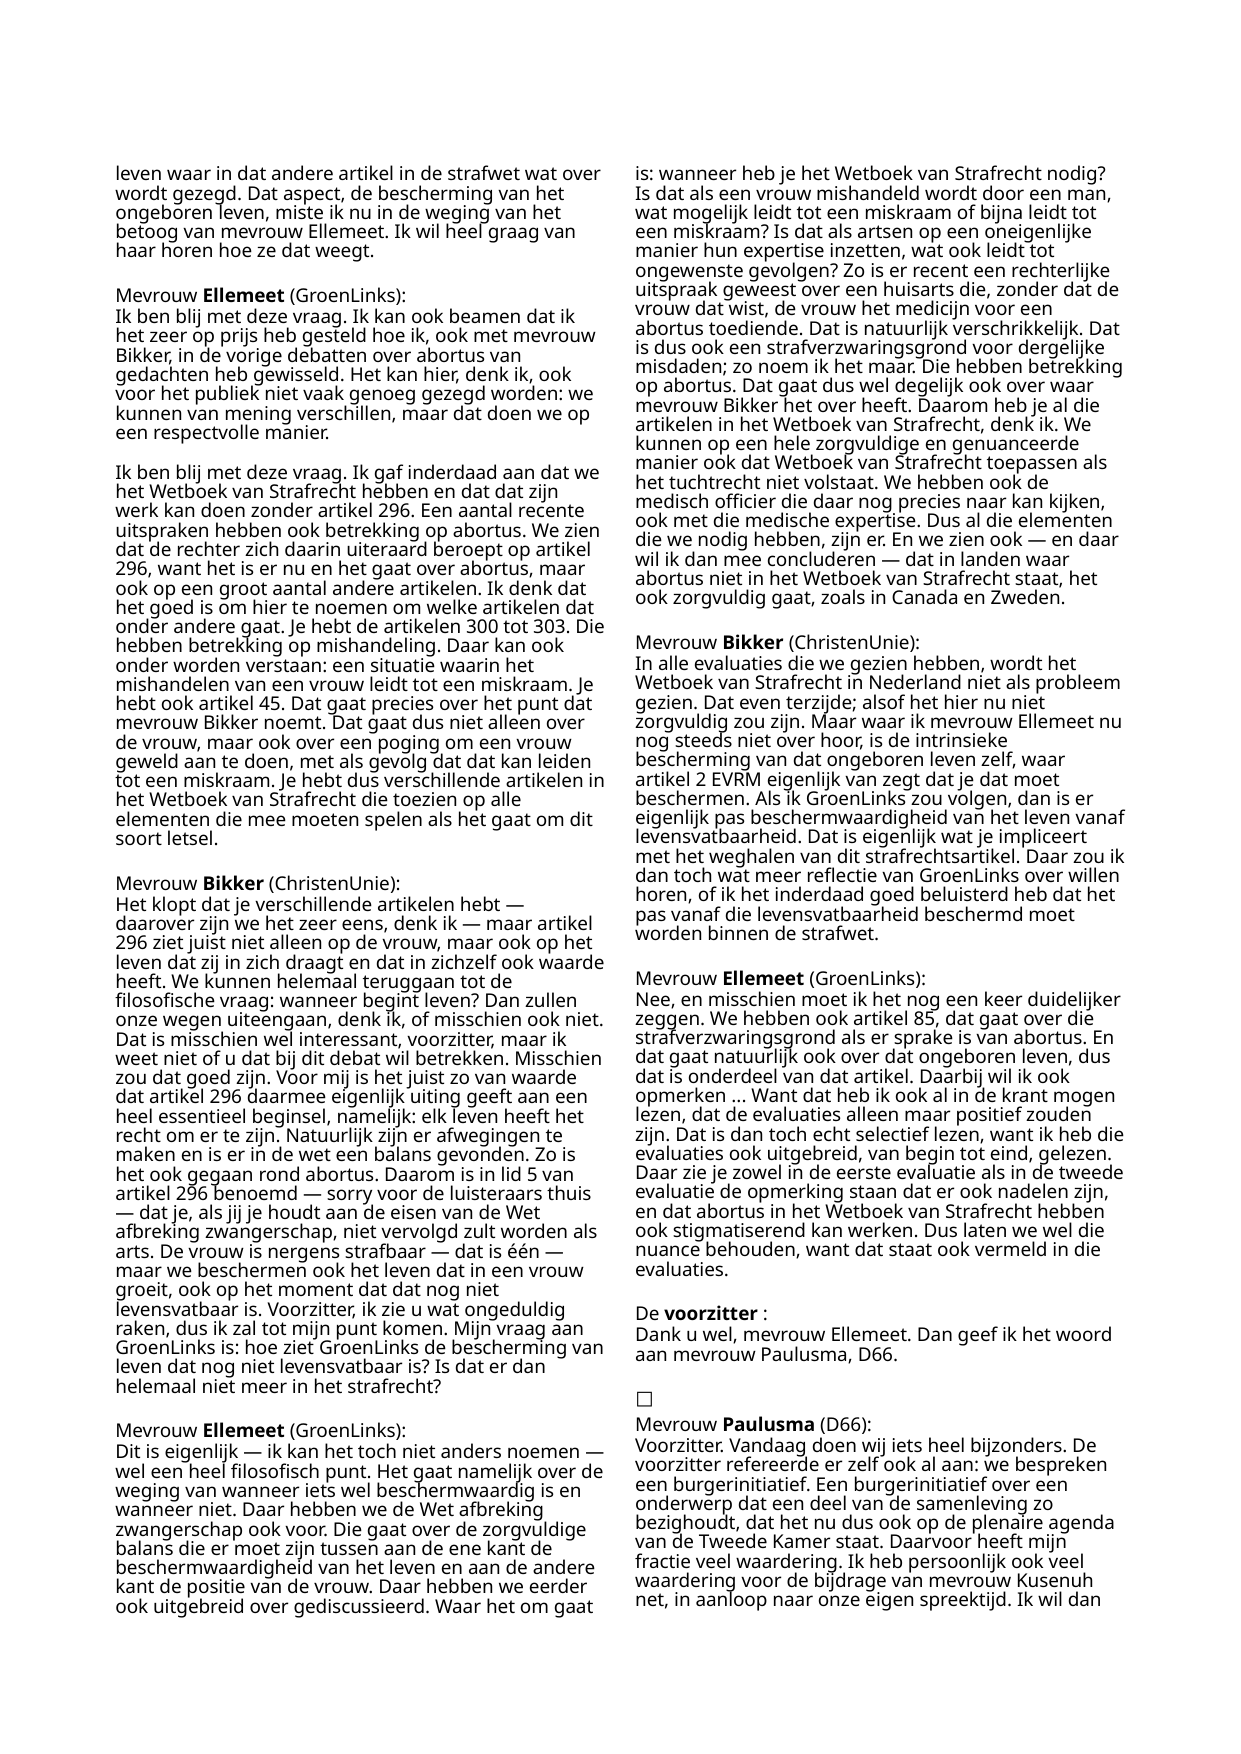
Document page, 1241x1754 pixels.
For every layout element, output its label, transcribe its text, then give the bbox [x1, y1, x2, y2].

text Voorzitter. Vandaag doen wij iets heel bijzonders. De voorzitter refereerde er zelf ook al aan: we bespreken een burgerinitiatief. Een burgerinitiatief over een onderwerp dat een deel van de samenleving zo bezighoudt, dat het nu dus ook op de plenaire agenda van de Tweede Kamer staat. Daarvoor heeft mijn fractie veel waardering. Ik heb persoonlijk ook veel waardering voor de bijdrage van mevrouw Kusenuh net, in aanloop naar onze eigen spreektijd. Ik wil dan [635, 1437, 1125, 1611]
text Ik ben blij met deze vraag. Ik kan ook beamen dat ik het zeer op prijs heb gesteld hoe ik, ook met mevrouw Bikker, in de vorige debatten over abortus van gedachten heb gewisseld. Het kan hier, denk ik, ook voor het publiek niet vaak genoeg gezegd worden: we kunnen van mening verschillen, maar dat doen we op een respectvolle manier. [115, 308, 605, 443]
text Nee, en misschien moet ik het nog een keer duidelijker zeggen. We hebben ook artikel 85, dat gaat over die strafverzwaringsgrond als er sprake is van abortus. En dat gaat natuurlijk ook over dat ongeboren leven, dus dat is onderdeel van dat artikel. Daarbij wil ik ook opmerken ... Want dat heb ik ook al in de krant mogen lezen, dat de evaluaties alleen maar positief zouden zijn. Dat is dan toch echt selectief lezen, want ik heb die evaluaties ook uitgebreid, van begin tot eind, gelezen. Daar zie je zowel in de eerste evaluatie als in de tweede evaluatie de opmerking staan dat er ook nadelen zijn, en dat abortus in het Wetboek van Strafrecht hebben ook stigmatiserend kan werken. Dus laten we wel die nuance behouden, want dat staat ook vermeld in die evaluaties. [635, 991, 1125, 1280]
text ⬜ [635, 1386, 1125, 1411]
text Dit is eigenlijk — ik kan het toch niet anders noemen — wel een heel filosofisch punt. Het gaat namelijk over de weging van wanneer iets wel beschermwaardig is en wanneer niet. Daar hebben we de Wet afbreking zwangerschap ook voor. Die gaat over de zorgvuldige balans die er moet zijn tussen aan de ene kant de beschermwaardigheid van het leven en aan de andere kant de positie van de vrouw. Daar hebben we eerder ook uitgebreid over gediscussieerd. Waar het om gaat [115, 1443, 605, 1617]
text Mevrouw Ellemeet (GroenLinks): [635, 965, 1125, 991]
text Ik ben blij met deze vraag. Ik gaf inderdaad aan dat we het Wetboek van Strafrecht hebben en dat dat zijn werk kan doen zonder artikel 296. Een aantal recente uitspraken hebben ook betrekking op abortus. We zien dat de rechter zich daarin uiteraard beroept op artikel 296, want het is er nu en het gaat over abortus, maar ook op een groot aantal andere artikelen. Ik denk dat het goed is om hier te noemen om welke artikelen dat onder andere gaat. Je hebt de artikelen 300 tot 303. Die hebben betrekking op mishandeling. Daar kan ook onder worden verstaan: een situatie waarin het mishandelen van een vrouw leidt tot een miskraam. Je hebt ook artikel 45. Dat gaat precies over het punt dat mevrouw Bikker noemt. Dat gaat dus niet alleen over de vrouw, maar ook over een poging om een vrouw geweld aan te doen, met als gevolg dat dat kan leiden tot een miskraam. Je hebt dus verschillende artikelen in het Wetboek van Strafrecht die toezien op alle elementen die mee moeten spelen als het gaat om dit soort letsel. [115, 464, 605, 849]
text Mevrouw Ellemeet (GroenLinks): [115, 1418, 605, 1443]
text Mevrouw Bikker (ChristenUnie): [635, 629, 1125, 655]
text is: wanneer heb je het Wetboek van Strafrecht nodig? Is dat als een vrouw mishandeld wordt door een man, wat mogelijk leidt tot een miskraam of bijna leidt tot een miskraam? Is dat als artsen op een oneigenlijke manier hun expertise inzetten, wat ook leidt tot ongewenste gevolgen? Zo is er recent een rechterlijke uitspraak geweest over een huisarts die, zonder dat de vrouw dat wist, de vrouw het medicijn voor een abortus toediende. Dat is natuurlijk verschrikkelijk. Dat is dus ook een strafverzwaringsgrond voor dergelijke misdaden; zo noem ik het maar. Die hebben betrekking op abortus. Dat gaat dus wel degelijk ook over waar mevrouw Bikker het over heeft. Daarom heb je al die artikelen in het Wetboek van Strafrecht, denk ik. We kunnen op een hele zorgvuldige en genuanceerde manier ook dat Wetboek van Strafrecht toepassen als het tuchtrecht niet volstaat. We hebben ook de medisch officier die daar nog precies naar kan kijken, ook met die medische expertise. Dus al die elementen die we nodig hebben, zijn er. En we zien ook — en daar wil ik dan mee concluderen — dat in landen waar abortus niet in het Wetboek van Strafrecht staat, het ook zorgvuldig gaat, zoals in Canada en Zweden. [635, 165, 1125, 608]
text Mevrouw Bikker (ChristenUnie): [115, 870, 605, 896]
text Het klopt dat je verschillende artikelen hebt — daarover zijn we het zeer eens, denk ik — maar artikel 296 ziet juist niet alleen op de vrouw, maar ook op het leven dat zij in zich draagt en dat in zichzelf ook waarde heeft. We kunnen helemaal teruggaan tot de filosofische vraag: wanneer begint leven? Dan zullen onze wegen uiteengaan, denk ik, of misschien ook niet. Dat is misschien wel interessant, voorzitter, maar ik weet niet of u dat bij dit debat wil betrekken. Misschien zou dat goed zijn. Voor mij is het juist zo van waarde dat artikel 296 daarmee eigenlijk uiting geeft aan een heel essentieel beginsel, namelijk: elk leven heeft het recht om er te zijn. Natuurlijk zijn er afwegingen te maken en is er in de wet een balans gevonden. Zo is het ook gegaan rond abortus. Daarom is in lid 5 van artikel 296 benoemd — sorry voor de luisteraars thuis — dat je, als jij je houdt aan de eisen van de Wet afbreking zwangerschap, niet vervolgd zult worden als arts. De vrouw is nergens strafbaar — dat is één — maar we beschermen ook het leven dat in een vrouw groeit, ook op het moment dat dat nog niet levensvatbaar is. Voorzitter, ik zie u wat ongeduldig raken, dus ik zal tot mijn punt komen. Mijn vraag aan GroenLinks is: hoe ziet GroenLinks de bescherming van leven dat nog niet levensvatbaar is? Is dat er dan helemaal niet meer in het strafrecht? [115, 896, 605, 1397]
text In alle evaluaties die we gezien hebben, wordt het Wetboek van Strafrecht in Nederland niet als probleem gezien. Dat even terzijde; alsof het hier nu niet zorgvuldig zou zijn. Maar waar ik mevrouw Ellemeet nu nog steeds niet over hoor, is de intrinsieke bescherming van dat ongeboren leven zelf, waar artikel 2 EVRM eigenlijk van zegt dat je dat moet beschermen. Als ik GroenLinks zou volgen, dan is er eigenlijk pas beschermwaardigheid van het leven vanaf levensvatbaarheid. Dat is eigenlijk wat je impliceert met het weghalen van dit strafrechtsartikel. Daar zou ik dan toch wat meer reflectie van GroenLinks over willen horen, of ik het inderdaad goed beluisterd heb dat het pas vanaf die levensvatbaarheid beschermd moet worden binnen de strafwet. [635, 655, 1125, 944]
text De voorzitter : [635, 1301, 1125, 1326]
text leven waar in dat andere artikel in de strafwet wat over wordt gezegd. Dat aspect, de bescherming van het ongeboren leven, miste ik nu in de weging van het betoog van mevrouw Ellemeet. Ik wil heel graag van haar horen hoe ze dat weegt. [115, 165, 605, 262]
text Mevrouw Paulusma (D66): [635, 1411, 1125, 1437]
text Dank u wel, mevrouw Ellemeet. Dan geef ik het woord aan mevrouw Paulusma, D66. [635, 1326, 1125, 1365]
text Mevrouw Ellemeet (GroenLinks): [115, 282, 605, 308]
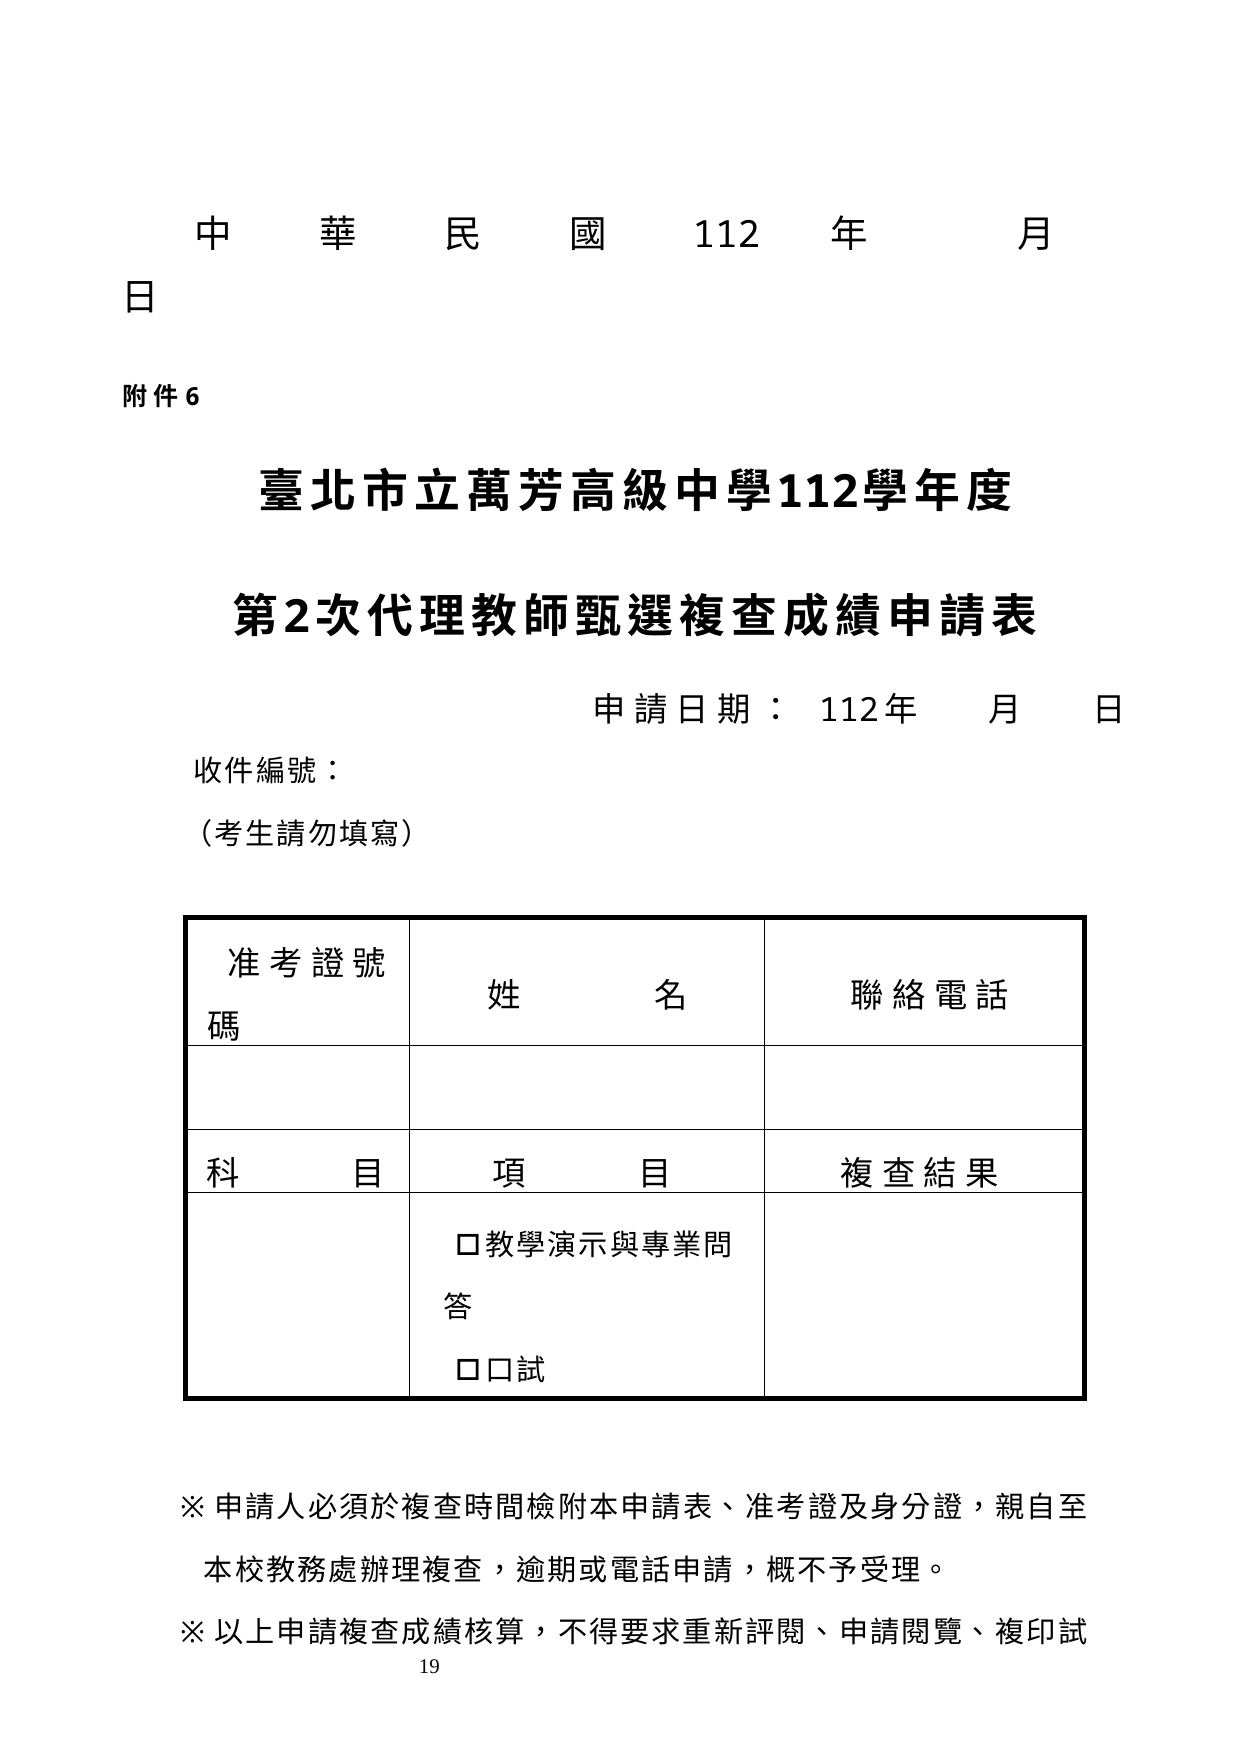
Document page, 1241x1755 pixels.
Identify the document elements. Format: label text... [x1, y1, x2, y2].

text 第2次代理教師甄選複查成績申請表 [119, 540, 1151, 665]
table_cell [765, 1046, 1082, 1129]
text ※申請人必須於複查時間檢附本申請表、准考證及身分證，親自至本校教務處辦理複查，逾期或電話申請，概不予受理。 [169, 1463, 1101, 1588]
text 附件6 [119, 352, 1151, 415]
table_cell [188, 1193, 409, 1396]
table_header 姓 名 [410, 920, 764, 1044]
table_cell 教學演示與專業問答 口試 [410, 1193, 764, 1396]
table_cell [188, 1046, 409, 1129]
text ※以上申請複查成績核算，不得要求重新評閱、申請閱覽、複印試 [169, 1588, 1101, 1651]
table_header 准考證號碼 [188, 920, 409, 1044]
table_cell 複查結果 [765, 1130, 1082, 1192]
text 申請日期： 112年 月 日 [119, 665, 1151, 727]
table_cell [765, 1193, 1082, 1396]
table_cell 項 目 [410, 1130, 764, 1192]
text （考生請勿填寫） [132, 790, 1100, 852]
table_header 聯絡電話 [765, 920, 1082, 1044]
text 收件編號： [132, 727, 1100, 790]
text 中 華 民 國 112 年 月 日 [119, 190, 1151, 315]
text 臺北市立萬芳高級中學112學年度 [119, 415, 1151, 540]
table_cell 科 目 [188, 1130, 409, 1192]
table_cell [410, 1046, 764, 1129]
▬▬▬
# Written instruction
Can you copy out the listing's lines verbatim, from the line holding "text 第2次代理教師甄選複查成績申請表 [119, 540, 1151, 665]" through the line holding "table_header 准考證號碼 [188, 920, 409, 1044]", both included?

# Answer to this task
text 第2次代理教師甄選複查成績申請表 [119, 540, 1151, 665]
table_cell [765, 1046, 1082, 1129]
text ※申請人必須於複查時間檢附本申請表、准考證及身分證，親自至本校教務處辦理複查，逾期或電話申請，概不予受理。 [169, 1463, 1101, 1588]
text 附件6 [119, 352, 1151, 415]
table_cell [188, 1193, 409, 1396]
table_header 姓 名 [410, 920, 764, 1044]
table_cell 教學演示與專業問答 口試 [410, 1193, 764, 1396]
table_cell [188, 1046, 409, 1129]
text ※以上申請複查成績核算，不得要求重新評閱、申請閱覽、複印試 [169, 1588, 1101, 1651]
table_header 准考證號碼 [188, 920, 409, 1044]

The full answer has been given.